He was extremely active during this period, in both his scholarly and personal pursuits. He traveled extensively through India and studied Sanskrit, Pali, and English, gaining considerable facility in each. For example, he translated the Pali scripture the Dhammapada, the classical Sanskrit drama Shakuntala, and the Bhagavad Gita into Tibetan and he translated the Pramanavarttika, Dharmakirti’s classic work on logic, from Sanskrit into English. He met and became friends with the noted Russian scholar George Roerich and assisted him in the invaluable but unreadable translation of the Blue Annals, a history of Tibetan Buddhism written in 1476. While in India he also was given access to several ancient manuscripts on the Tibetan dynastic period as well as Tang historical records, which he used as the basis for his unfinished history of early Tibet, the White Annals, a work important for its attempt to document Tibet’s role as a major military power in Central Asia during the sixth and seventh centuries. He visited and made studies of most of the important Buddhist archaeological sites in India, writing guidebooks for Buddhist pilgrimage, claiming to locate at Sarnath the precise spot where the Buddha first turned the wheel of the dharma. He also visited Sri Lanka, where he was moved by what he perceived as the authentic Buddhist practice of Theravada elders. Yet Gendun Chopel acquired vices while abroad that led to the loss of his monastic vows, and he developed a reputation as a heavy smoker and drinker. (His surviving contemporaries still tell stories of Gendun Chopel’s making intricate sketches and expounding arcane points of Buddhist philosophy while drunk.) He also spent a good deal of time studying Sanskrit erotica and frequenting Calcutta brothels, using his studies and his experiences as the basis for one of his most famous works, the Treatise on Passion, a work that apparently scandalized Lhasa society upon its publication. (It has recently been translated by Jeffrey Hopkins as Tibetan Arts of Love.)

 

The Potala Palace, Lhasa, Tibet
The Potala Palace, Lhasa, Tibet

He spent the last two years of his stay in India, 1945 to 1946, in the Kalimpong-Darjeeling area of Sikkim. Kalimpong was the major conduit for trade and travel in and out of Tibet. It also seems to have been the center for a wide range of political discussion among the Tibetan community there, as the Indian independence movement and attendant anti-British sentiment grew with the defeat of Germany and as the civil war in China again flared with the defeat of Japan. Gendun Chopel became involved in discussions with a small group of Tibetans who would become the ill-fated Tibet Improvement Party. Its logo, designed by Gendun Chopel, featured a hammer and sickle and the name of the organization in both Chinese and Tibetan. The founder of the group was a great admirer of the leader of the Nationalist Revolution in China, Sun Yat-sen (1866-1925), and his political philosophy. The party advocated the same changes in Tibet that had occurred in China with the fall of the Qing dynasty, believing that the present form of government in Tibet, dominated as it was by the Buddhist clergy, to be totally unsuited for the modern world. The party sought an autonomous Tibetan republic, organized along democratic lines but under the overall control of the Republic of China.

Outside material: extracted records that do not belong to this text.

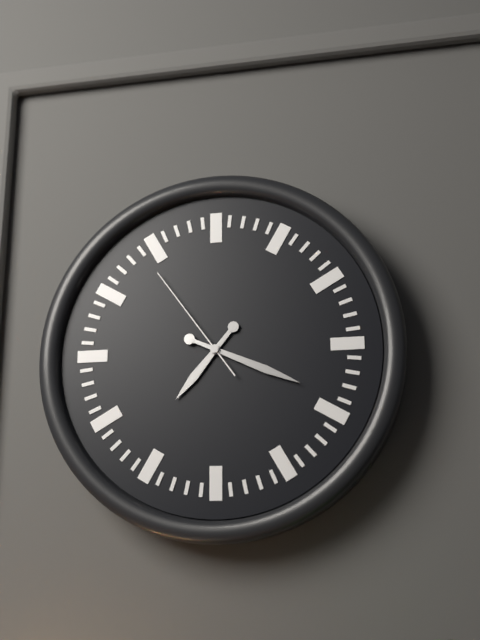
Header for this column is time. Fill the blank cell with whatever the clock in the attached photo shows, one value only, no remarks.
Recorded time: 7:19:54
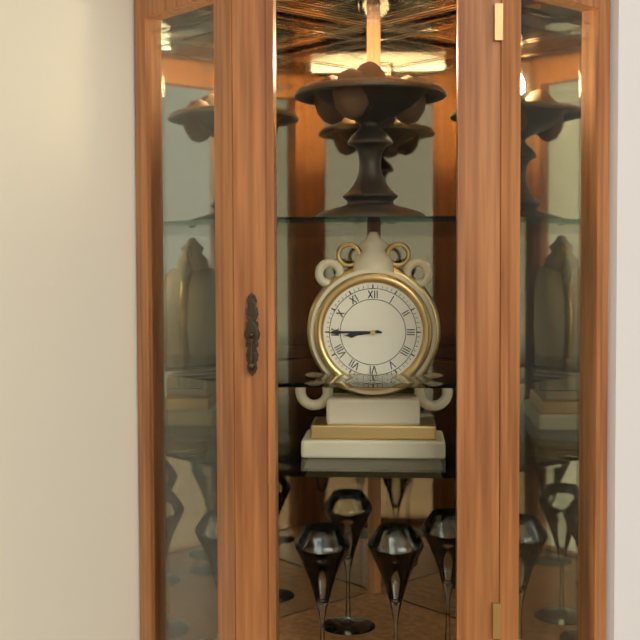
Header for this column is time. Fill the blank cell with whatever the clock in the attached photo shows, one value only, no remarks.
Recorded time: 8:45
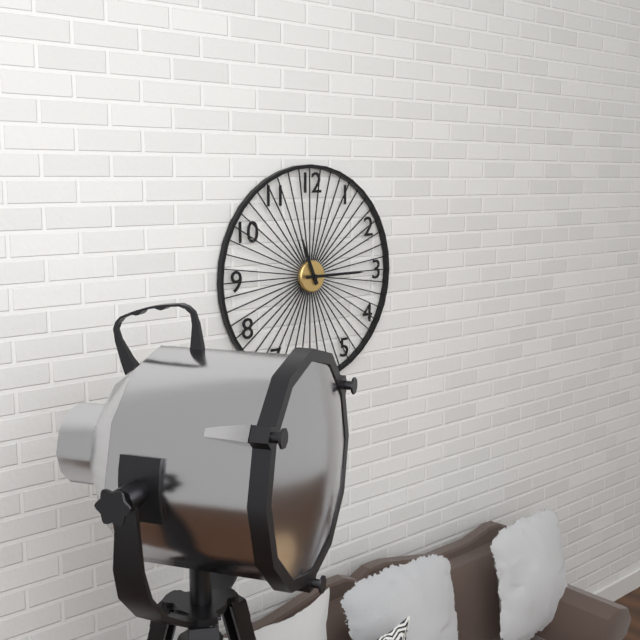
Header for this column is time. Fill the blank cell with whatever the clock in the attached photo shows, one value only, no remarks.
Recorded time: 11:15
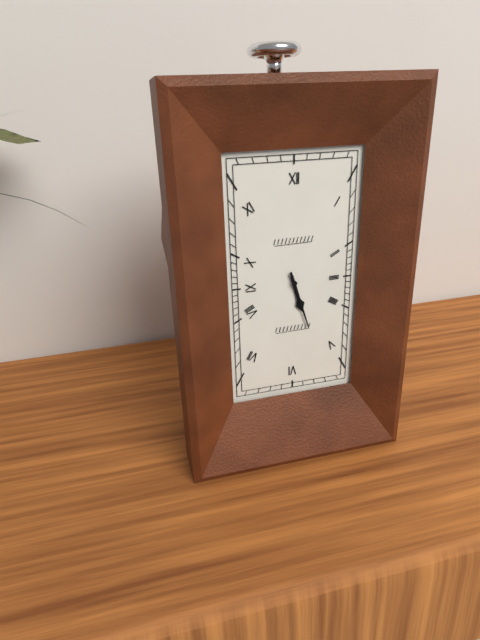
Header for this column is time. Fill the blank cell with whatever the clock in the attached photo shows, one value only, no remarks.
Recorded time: 5:27
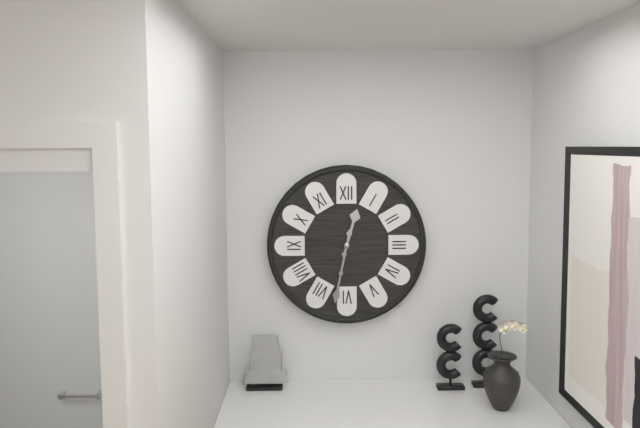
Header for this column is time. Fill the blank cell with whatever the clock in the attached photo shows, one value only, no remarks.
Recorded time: 12:32
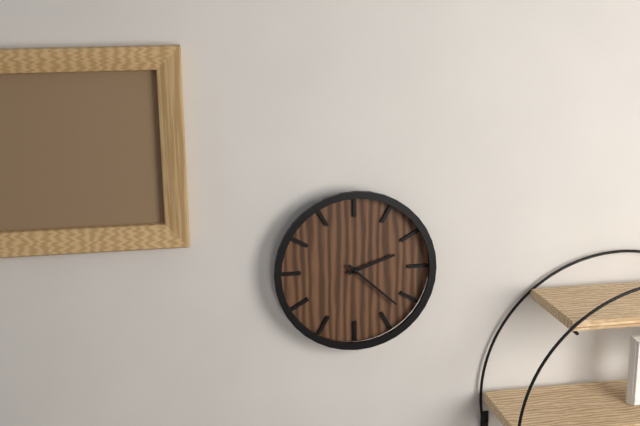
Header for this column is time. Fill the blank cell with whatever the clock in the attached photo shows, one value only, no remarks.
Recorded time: 2:22
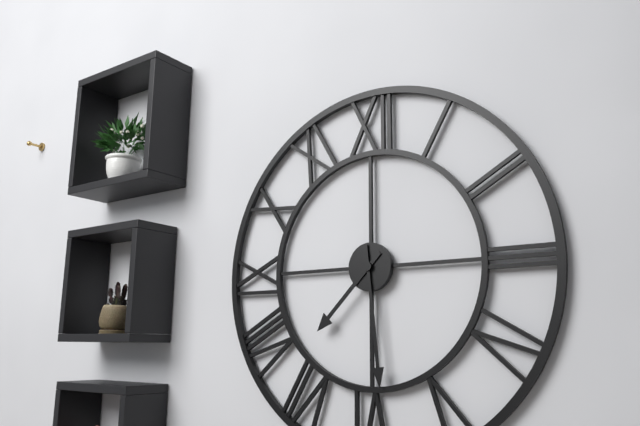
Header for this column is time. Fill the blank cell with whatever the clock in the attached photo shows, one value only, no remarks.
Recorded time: 7:29
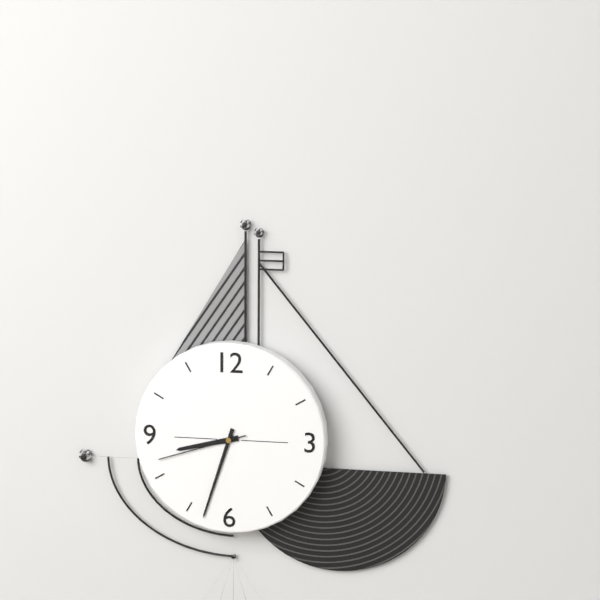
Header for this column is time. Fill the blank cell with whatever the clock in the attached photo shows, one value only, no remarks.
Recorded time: 8:33:42
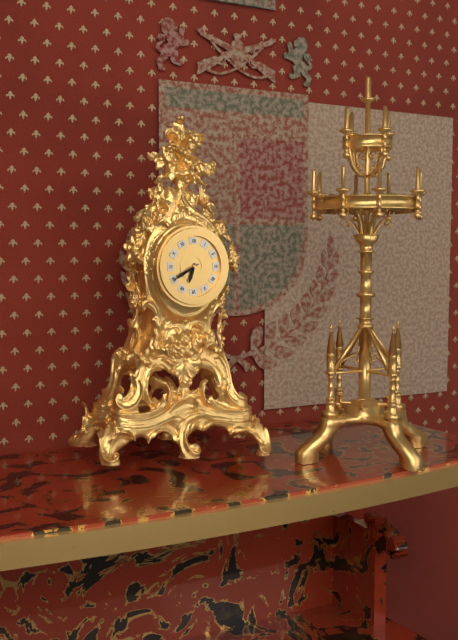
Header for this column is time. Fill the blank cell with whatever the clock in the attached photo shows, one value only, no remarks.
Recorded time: 6:40
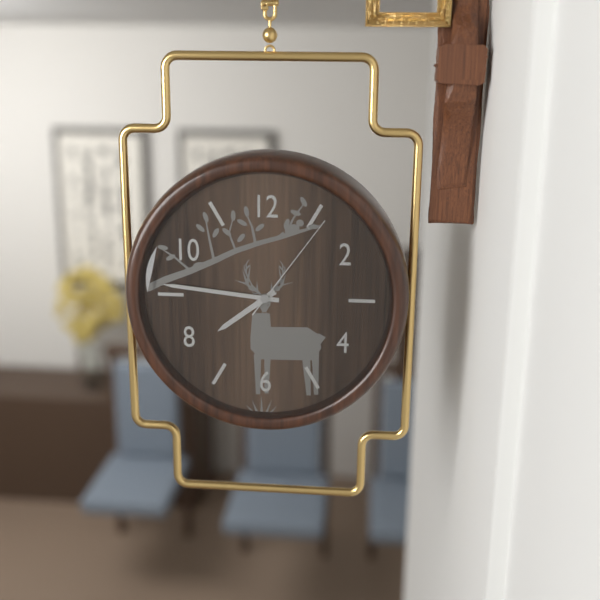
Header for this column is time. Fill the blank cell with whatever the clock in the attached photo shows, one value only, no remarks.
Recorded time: 7:46:06
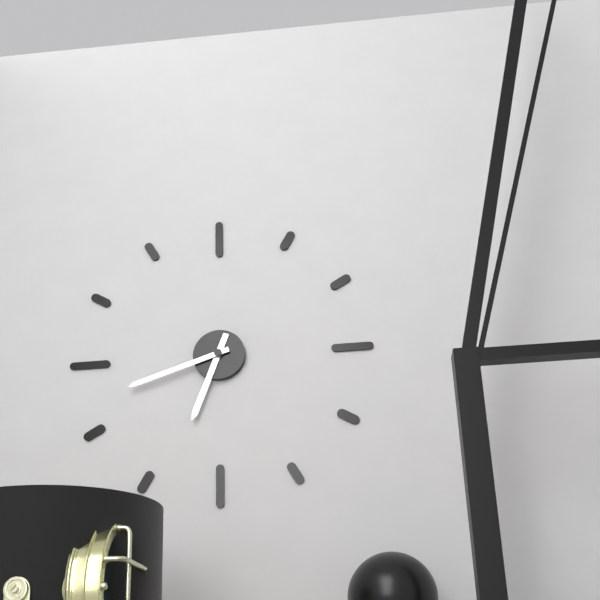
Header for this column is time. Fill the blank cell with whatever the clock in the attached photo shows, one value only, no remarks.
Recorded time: 6:42
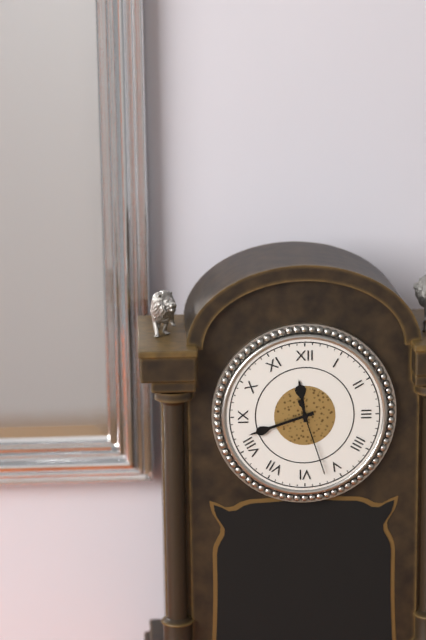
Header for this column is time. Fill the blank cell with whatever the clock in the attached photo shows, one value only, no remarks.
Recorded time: 11:42:27
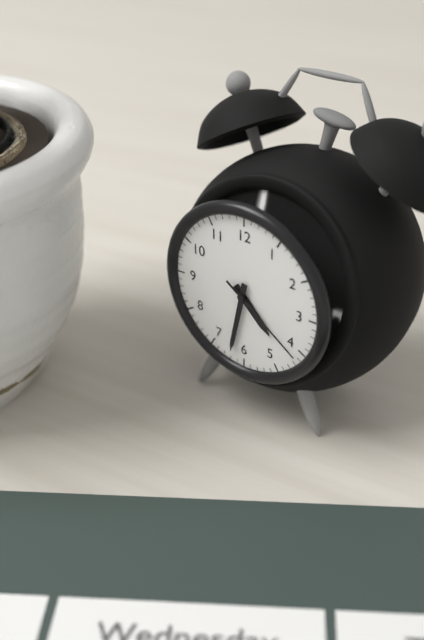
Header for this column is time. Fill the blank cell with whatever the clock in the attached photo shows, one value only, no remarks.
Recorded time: 4:32:21
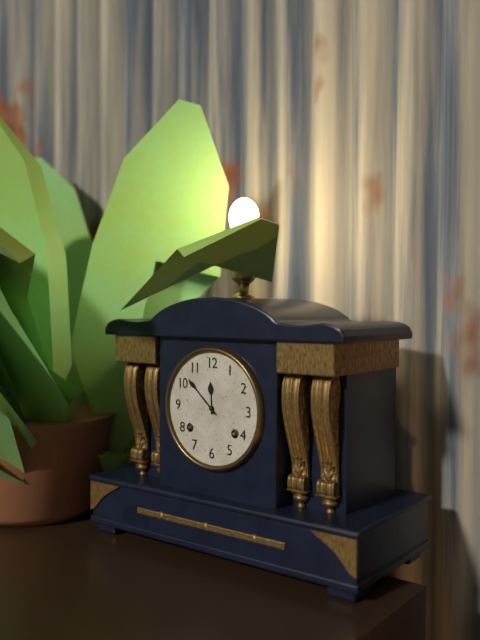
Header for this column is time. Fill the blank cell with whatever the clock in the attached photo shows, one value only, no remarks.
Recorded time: 11:52
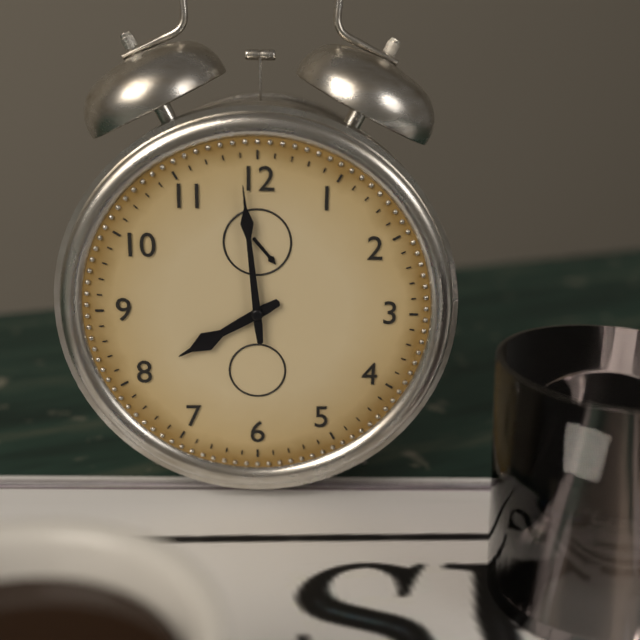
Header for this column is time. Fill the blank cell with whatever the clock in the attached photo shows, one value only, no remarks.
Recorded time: 7:59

Gendun Chopel had himself become increasingly critical of the government of Tibet and of the corruption and political machinations of the Geluk monasteries, and so found kindred spirits in the Tibet Improvement Party. He believed that major reforms, if not revolution, were necessary in Tibet and he proposed that monks be paid salaries rather than being allowed to own or administer estates (as many did) and that they be required to study and be prohibited from engaging in commerce. Late in 1945, the party asked Gendun Chopel to return to Tibet, not by the usual route but through Bhutan and then east and north along the Anglo-Tibetan border. He was asked to disguise himself as a monk-beggar on pilgrimage and to make maps of the area. Gendun Chopel performed the task, finally arriving in Lhasa after twelve years abroad in early 1946. He seems not to have known that the maps and notes he made for his comrades were intended ultimately for the Chinese government, for he sent them through the British postal service to India, rather than by personal messenger. Indeed, it is unclear to what extent Gendun Chopel shared the view of the leader of the Tibet Improvement Party that Tibet should become an autonomous region of the Republic of China. Much of his historical research during his years in India was devoted to proving the independent status of Tibet.

In Lhasa, the government of Tibet was soon aware of Gendun Chopel’s presence in the city. In July 1946, the head of the British Mission in Lhasa, Hugh Richardson, wrote to his superior, Sir Basil Gould:

The Foreign Bureau know all about [Gendun] Chomphel La. They say he is always demanding interviews with the Shapes [government ministers], decrying Tibetan Buddhism as corrupt, praising the “New Wisdom” (which seems to emanate from India), speaking in favor of Nazism and generally conducting himself in an eccentric way. For these reasons the Tibetan Government have had him watched. They say he is corresponding regularly with Roerich.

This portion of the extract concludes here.